No dia seguinte, no domingo, o The Telegraph avançava mais detalhes sobre o alegado estado de saúde do político. Citando “meios de comunicação de oposição russos” (não identificados), o jornal britânico escrevia que a 3 de agosto o antigo governador de Kherson “começou a ficar doente, a sua mente começou a ficar enevoada e deixou de sentir as pontas dos dedos”. Tudo depois de ter alegadamente ingerido comida preparada por um cozinheiro que começara a trabalhar para o político na véspera.

Um atentado anterior à bomba e uma convicção perdida: “Kherson é Ucrânia”

Caso se confirme o envenenamento, não seria o primeiro atentado à vida do antigo autoproclamado governador russo de Kherson — pelo menos de acordo com a agência de notícias estatal russa RIA Novosti, que em julho alegou que uma bomba fora colocada estrategicamente numa estrada que fazia parte de um percurso que se previa que Volodymyr Saldo fizesse. A viagem não chegou a acontecer sem que a bomba fosse “descoberta e desarmada a tempo”, ainda de acordo com a agência estatal russa, citada pela revista norte-americana Newsweek.

A história de Volodymyr Saldo é, porém, ainda mais intrincada.
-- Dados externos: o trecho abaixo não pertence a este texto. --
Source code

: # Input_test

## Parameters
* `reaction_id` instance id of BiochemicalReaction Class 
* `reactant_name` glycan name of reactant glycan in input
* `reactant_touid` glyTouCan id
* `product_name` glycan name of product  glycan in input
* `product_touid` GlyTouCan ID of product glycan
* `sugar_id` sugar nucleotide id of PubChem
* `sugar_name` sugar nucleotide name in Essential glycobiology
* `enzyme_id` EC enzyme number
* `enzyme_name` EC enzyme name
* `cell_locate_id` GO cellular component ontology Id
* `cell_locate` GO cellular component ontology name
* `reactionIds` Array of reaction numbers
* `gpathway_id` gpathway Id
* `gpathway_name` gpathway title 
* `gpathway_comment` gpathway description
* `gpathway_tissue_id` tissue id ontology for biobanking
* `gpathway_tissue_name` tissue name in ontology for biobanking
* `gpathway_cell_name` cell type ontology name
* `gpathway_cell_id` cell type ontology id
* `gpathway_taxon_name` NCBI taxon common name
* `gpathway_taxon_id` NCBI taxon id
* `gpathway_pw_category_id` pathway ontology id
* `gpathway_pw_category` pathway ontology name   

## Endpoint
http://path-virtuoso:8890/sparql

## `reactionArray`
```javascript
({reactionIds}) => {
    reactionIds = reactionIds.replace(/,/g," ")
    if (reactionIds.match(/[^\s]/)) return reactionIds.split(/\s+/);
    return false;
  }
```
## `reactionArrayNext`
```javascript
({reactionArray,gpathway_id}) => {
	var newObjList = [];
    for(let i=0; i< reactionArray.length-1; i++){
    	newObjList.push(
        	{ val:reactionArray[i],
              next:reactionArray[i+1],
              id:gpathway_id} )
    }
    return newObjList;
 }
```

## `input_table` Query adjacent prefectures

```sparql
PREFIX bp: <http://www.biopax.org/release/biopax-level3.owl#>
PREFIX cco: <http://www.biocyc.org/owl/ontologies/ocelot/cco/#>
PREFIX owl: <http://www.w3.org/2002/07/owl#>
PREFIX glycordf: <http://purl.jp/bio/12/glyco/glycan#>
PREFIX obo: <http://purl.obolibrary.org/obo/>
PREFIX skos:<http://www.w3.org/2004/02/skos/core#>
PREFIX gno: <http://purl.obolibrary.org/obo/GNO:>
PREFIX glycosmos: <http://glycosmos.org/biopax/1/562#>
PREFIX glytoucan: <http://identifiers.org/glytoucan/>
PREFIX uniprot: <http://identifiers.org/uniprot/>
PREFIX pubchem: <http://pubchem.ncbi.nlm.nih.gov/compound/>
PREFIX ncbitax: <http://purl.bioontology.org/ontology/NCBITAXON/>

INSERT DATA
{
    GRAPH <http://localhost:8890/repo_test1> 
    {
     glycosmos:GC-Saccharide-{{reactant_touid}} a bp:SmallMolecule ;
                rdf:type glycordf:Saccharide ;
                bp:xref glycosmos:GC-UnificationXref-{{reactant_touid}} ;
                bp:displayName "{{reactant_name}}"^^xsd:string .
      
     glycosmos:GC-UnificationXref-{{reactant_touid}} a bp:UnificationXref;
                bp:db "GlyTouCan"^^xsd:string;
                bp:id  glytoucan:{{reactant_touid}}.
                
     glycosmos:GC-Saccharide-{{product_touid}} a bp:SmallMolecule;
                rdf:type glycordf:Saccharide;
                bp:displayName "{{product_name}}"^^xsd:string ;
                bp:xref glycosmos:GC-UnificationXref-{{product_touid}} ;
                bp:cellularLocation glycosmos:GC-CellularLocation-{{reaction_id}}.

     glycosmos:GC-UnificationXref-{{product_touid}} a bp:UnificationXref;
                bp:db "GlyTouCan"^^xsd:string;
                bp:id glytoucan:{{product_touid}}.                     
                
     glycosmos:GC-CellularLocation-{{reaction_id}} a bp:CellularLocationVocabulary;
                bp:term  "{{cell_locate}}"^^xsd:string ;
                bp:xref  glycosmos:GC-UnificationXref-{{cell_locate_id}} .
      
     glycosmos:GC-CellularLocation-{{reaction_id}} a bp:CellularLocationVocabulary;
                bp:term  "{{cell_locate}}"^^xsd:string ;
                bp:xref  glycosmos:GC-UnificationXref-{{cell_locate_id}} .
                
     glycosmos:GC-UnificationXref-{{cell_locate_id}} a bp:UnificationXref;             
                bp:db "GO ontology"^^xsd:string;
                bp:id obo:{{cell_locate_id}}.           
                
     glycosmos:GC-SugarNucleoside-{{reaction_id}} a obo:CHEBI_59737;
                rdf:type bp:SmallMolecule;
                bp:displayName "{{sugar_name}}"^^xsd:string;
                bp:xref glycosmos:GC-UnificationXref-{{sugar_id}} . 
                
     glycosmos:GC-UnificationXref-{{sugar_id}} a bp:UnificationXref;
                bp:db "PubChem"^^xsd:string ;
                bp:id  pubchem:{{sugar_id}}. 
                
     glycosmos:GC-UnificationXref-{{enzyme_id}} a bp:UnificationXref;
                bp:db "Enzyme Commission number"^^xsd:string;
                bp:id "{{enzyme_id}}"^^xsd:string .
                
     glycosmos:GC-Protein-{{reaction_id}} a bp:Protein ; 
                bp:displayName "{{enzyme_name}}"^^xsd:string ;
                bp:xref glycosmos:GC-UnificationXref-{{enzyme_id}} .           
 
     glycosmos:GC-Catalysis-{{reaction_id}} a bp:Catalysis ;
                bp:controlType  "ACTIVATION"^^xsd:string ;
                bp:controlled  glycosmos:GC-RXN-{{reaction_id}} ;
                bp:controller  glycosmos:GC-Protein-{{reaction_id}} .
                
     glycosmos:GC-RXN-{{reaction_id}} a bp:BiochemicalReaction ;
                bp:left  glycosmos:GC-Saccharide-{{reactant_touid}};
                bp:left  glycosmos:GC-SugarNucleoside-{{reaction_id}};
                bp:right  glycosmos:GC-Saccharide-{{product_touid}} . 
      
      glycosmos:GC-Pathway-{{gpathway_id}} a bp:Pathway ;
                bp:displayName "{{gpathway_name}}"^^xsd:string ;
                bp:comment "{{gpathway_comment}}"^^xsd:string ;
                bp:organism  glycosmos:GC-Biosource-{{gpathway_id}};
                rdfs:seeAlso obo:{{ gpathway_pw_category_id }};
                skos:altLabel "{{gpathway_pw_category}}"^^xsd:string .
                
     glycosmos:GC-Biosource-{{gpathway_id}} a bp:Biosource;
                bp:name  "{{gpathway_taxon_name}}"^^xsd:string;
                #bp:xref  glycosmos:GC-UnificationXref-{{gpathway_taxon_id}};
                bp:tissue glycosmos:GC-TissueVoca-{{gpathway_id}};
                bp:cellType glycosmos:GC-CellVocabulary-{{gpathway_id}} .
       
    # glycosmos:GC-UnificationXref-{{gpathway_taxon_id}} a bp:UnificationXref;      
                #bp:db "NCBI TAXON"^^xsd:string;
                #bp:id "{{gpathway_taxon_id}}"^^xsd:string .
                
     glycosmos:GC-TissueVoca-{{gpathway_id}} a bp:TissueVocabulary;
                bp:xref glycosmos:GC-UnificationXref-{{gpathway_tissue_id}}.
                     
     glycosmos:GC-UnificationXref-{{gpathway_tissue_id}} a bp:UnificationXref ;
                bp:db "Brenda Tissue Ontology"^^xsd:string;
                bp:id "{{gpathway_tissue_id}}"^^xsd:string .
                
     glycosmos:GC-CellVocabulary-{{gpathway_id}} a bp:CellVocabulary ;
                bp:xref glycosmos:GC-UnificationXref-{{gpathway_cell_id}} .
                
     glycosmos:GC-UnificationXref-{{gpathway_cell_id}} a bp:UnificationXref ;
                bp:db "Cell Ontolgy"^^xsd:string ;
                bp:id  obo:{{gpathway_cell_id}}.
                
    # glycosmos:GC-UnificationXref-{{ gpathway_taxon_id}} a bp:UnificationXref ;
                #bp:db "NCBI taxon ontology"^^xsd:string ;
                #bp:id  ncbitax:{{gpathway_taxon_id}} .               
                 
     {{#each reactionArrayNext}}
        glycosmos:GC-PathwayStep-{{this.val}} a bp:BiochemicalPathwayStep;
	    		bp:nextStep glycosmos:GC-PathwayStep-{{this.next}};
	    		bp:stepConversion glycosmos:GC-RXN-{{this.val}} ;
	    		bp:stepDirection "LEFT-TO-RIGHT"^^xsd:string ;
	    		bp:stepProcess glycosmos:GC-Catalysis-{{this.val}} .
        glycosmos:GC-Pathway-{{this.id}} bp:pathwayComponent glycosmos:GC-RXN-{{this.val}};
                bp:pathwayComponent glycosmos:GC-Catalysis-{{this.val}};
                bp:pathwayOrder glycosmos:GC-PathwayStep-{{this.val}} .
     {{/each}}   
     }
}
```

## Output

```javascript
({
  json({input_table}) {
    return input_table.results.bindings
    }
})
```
Há cerca de dois meses, a 12 de junho, a organização de jornalistas Radio Free Europe publicava um perfil que lembrava um texto publicado pela alegada conta de Saldo na rede social Facebook, a 14 de março, poucas semanas após a invasão russa à Ucrânia. Esse texto terminava assim: “Eu não traí a minha alma. A minha alma é Kherson e Kherson é Ucrânia”.
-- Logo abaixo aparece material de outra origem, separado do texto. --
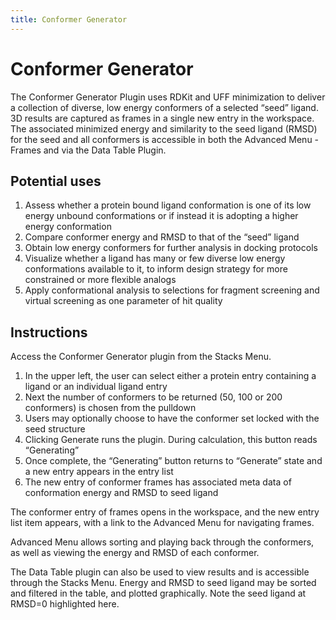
 ```yaml
---
title: Conformer Generator
---
```


# Conformer Generator

<vimg src="plugins-page/conformer-generator/overview.png" />

The Conformer Generator Plugin uses RDKit and UFF minimization to deliver a collection of diverse, low energy conformers of a selected “seed” ligand. 3D results are captured as frames in a single new entry in the workspace. The associated minimized energy and similarity to the seed ligand (RMSD) for the seed and all conformers is accessible in both the Advanced Menu - Frames and via the Data Table Plugin.

## Potential uses

1. Assess whether a protein bound ligand conformation is one of its low energy unbound conformations or if instead it is adopting a higher energy conformation
2. Compare conformer energy and RMSD to that of the “seed” ligand
3. Obtain low energy conformers for further analysis in docking protocols
4. Visualize whether a ligand has many or few diverse low energy conformations available to it, to inform design strategy for more constrained or more flexible analogs
5. Apply conformational analysis to selections for fragment screening and virtual screening as one parameter of hit quality

## Instructions

<vimg src="plugins-page/conformer-generator/plugin-list.png" />

Access the Conformer Generator plugin from the Stacks Menu.

<vimg src="plugins-page/conformer-generator/input-protein.png" />
<vimg src="plugins-page/conformer-generator/input-ligand.png" />

1. In the upper left, the user can select either a protein entry containing a ligand or an individual ligand entry
2. Next the number of conformers to be returned (50, 100 or 200 conformers) is chosen from the pulldown
3. Users may optionally choose to have the conformer set locked with the seed structure
4. Clicking Generate runs the plugin.  During calculation, this button reads “Generating”
5. Once complete, the “Generating” button returns to “Generate” state and a new entry appears in the entry list
6. The new entry of conformer frames has associated meta data of conformation energy and RMSD to seed ligand

<vimg src="plugins-page/conformer-generator/result.png" />

The conformer entry of frames opens in the workspace, and the new entry list item appears, with a link to the Advanced Menu for navigating frames.

<vimg src="plugins-page/conformer-generator/frames.png" />

Advanced Menu allows sorting and playing back through the conformers, as well as viewing the energy and RMSD of each conformer.

<vimg src="plugins-page/conformer-generator/data-table.png" />
<vimg src="plugins-page/conformer-generator/data-table-graph.png" />

The Data Table plugin can also be used to view results and is accessible through the Stacks Menu. Energy and RMSD to seed ligand may be sorted and filtered in the table, and plotted graphically. Note the seed ligand at RMSD=0 highlighted here.
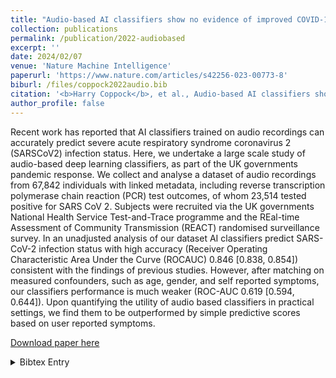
 ```yaml
---
title: "Audio-based AI classifiers show no evidence of improved COVID-19 screening over simple symptoms checkers"
collection: publications
permalink: /publication/2022-audiobased
excerpt: ''
date: 2024/02/07
venue: 'Nature Machine Intelligence'
paperurl: 'https://www.nature.com/articles/s42256-023-00773-8'
biburl: /files/coppock2022audio.bib
citation: '<b>Harry Coppock</b>, et al., Audio-based AI classifiers show no evidence of improved COVID-19 screening over simple symptoms checkers, arXiv, 2022'
author_profile: false
---
```

Recent work has reported that AI classifiers trained on audio recordings can accurately predict severe acute respiratory syndrome coronavirus 2 (SARSCoV2) infection status. Here, we undertake a large scale study of audio-based deep learning classifiers, as part of the UK governments pandemic response. We collect and analyse a dataset of audio recordings from 67,842 individuals with linked metadata, including reverse transcription polymerase chain reaction (PCR) test outcomes, of whom 23,514 tested positive for SARS CoV 2. Subjects were recruited via the UK governments National Health Service Test-and-Trace programme and the REal-time Assessment of Community Transmission (REACT) randomised surveillance survey. In an unadjusted analysis of our dataset AI classifiers predict SARS-CoV-2 infection status with high accuracy (Receiver Operating Characteristic Area Under the Curve (ROCAUC) 0.846 [0.838, 0.854]) consistent with the findings of previous studies. However, after matching on measured confounders, such as age, gender, and self reported symptoms, our classifiers performance is much weaker (ROC-AUC 0.619 [0.594, 0.644]). Upon quantifying the utility of audio based classifiers in practical settings, we find them to be outperformed by simple predictive scores based on user reported symptoms.

[Download paper here](https://www.nature.com/articles/s42256-023-00773-8.pdf)


<script
	type="module"
	src="https://gradio.s3-us-west-2.amazonaws.com/3.36.1/gradio.js"
></script>

<gradio-app src="https://harrycoppock-interview-demo.hf.space"></gradio-app>


<details closed>
<summary>Bibtex Entry</summary>
<code>
<pre>
@article{coppock2023audiobased,
      title={Audio-based AI classifiers show no evidence of improved COVID-19 screening over simple symptoms checkers}, 
      author={ \textbf{Harry Coppock} and George Nicholson and Ivan Kiskin and Vasiliki Koutra and Kieran Baker and Jobie Budd and Richard Payne and Emma Karoune and David Hurley and Alexander Titcomb and Sabrina Egglestone and Ana Tendero Cañadas and Lorraine Butler and Radka Jersakova and Jonathon Mellor and Selina Patel and Tracey Thornley and Peter Diggle and Sylvia Richardson and Josef Packham and Björn W. Schuller and Davide Pigoli and Steven Gilmour and Stephen Roberts and Chris Holmes},
      year={2023},
      journal={Nature Machine Intelligence},
      notes={Contributions: H.C. led the project and wrote the manuscript. G.N. contributed to data analysis. I.K. and V.K. contributed to AI model development, etc. (expand with the specific contributions of each author)}
}

</pre>
</code>
</details>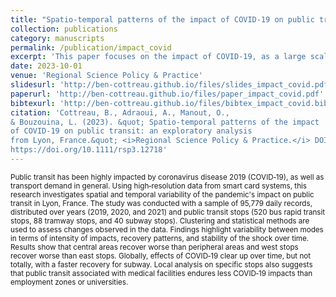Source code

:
 ```yaml
---
title: "Spatio‐temporal patterns of the impact of COVID‐19 on public transit: An exploratory analysis from Lyon, France"
collection: publications
category: manuscripts
permalink: /publication/impact_covid
excerpt: 'This paper focuses on the impact of COVID-19, as a large scale and long-term disruption, on public transport demand.'
date: 2023-10-01
venue: 'Regional Science Policy & Practice'
slidesurl: 'http://ben-cottreau.github.io/files/slides_impact_covid.pdf'
paperurl: 'http://ben-cottreau.github.io/files/paper_impact_covid.pdf'
bibtexurl: 'http://ben-cottreau.github.io/files/bibtex_impact_covid.bib'
citation: 'Cottreau, B., Adraoui, A., Manout, O.,
& Bouzouina, L. (2023). &quot; Spatio-temporal patterns of the impact
of COVID-19 on public transit: an exploratory analysis
from Lyon, France.&quot; <i>Regional Science Policy & Practice.</i> DOI:
https://doi.org/10.1111/rsp3.12718'
---
```

<small>Public transit has been highly impacted by coronavirus disease 2019 (COVID‐19), as well as transport demand in general. Using high‐resolution data from smart card systems, this research investigates spatial and temporal variability of the pandemic's impact on public transit in Lyon, France. The study was conducted with a sample of 95,779 daily records, distributed over years (2019, 2020, and 2021) and public transit stops (520 bus rapid transit stops, 88 tramway stops, and 40 subway stops). Clustering and statistical methods are used to assess changes observed in the data. Findings highlight variability between modes in terms of intensity of impacts, recovery patterns, and stability of the shock over time. Results show that central areas recover worse than peripheral areas and west stops recover worse than east stops. Globally, effects of COVID‐19 clear up over time, but not totally, with a faster recovery for subway. Local analysis on specific stops also suggests that public transit associated with medical facilities endures less COVID‐19 impacts than employment zones or universities. </small>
Cerca de um mês depois da publicação desse texto, Saldo seria nomeado pelo regime russo governador de Kherson. E perto de três meses depois do ‘post’, o Presidente russo Vladimir Putin aprovava um decreto que permitia a ucranianos em Kherson pedir cidadania russa, recebendo um passaporte russo. Comentando este novo passaporte emitido para habitantes de Kherson, Volodymyr Saldo afirmou: “Para mim este é um momento verdadeiramente histórico. Achei sempre que somos um só país e um só povo“.

O antigo autoproclamado governante russo de Kherson tem também as particularidades de ser natural de Kherson e de ter sido deputado no Parlamento ucraniano. Foi eleito à data pelo partido (pró-russo) de Viktor Yanukovych, antigo Presidente da Ucrânia que foi obrigado a fugir do país na sequência da insurreição popular que ficou conhecida como movimento Euromaidan, e que aconteceu entre o final de 2013 e o início de 2014.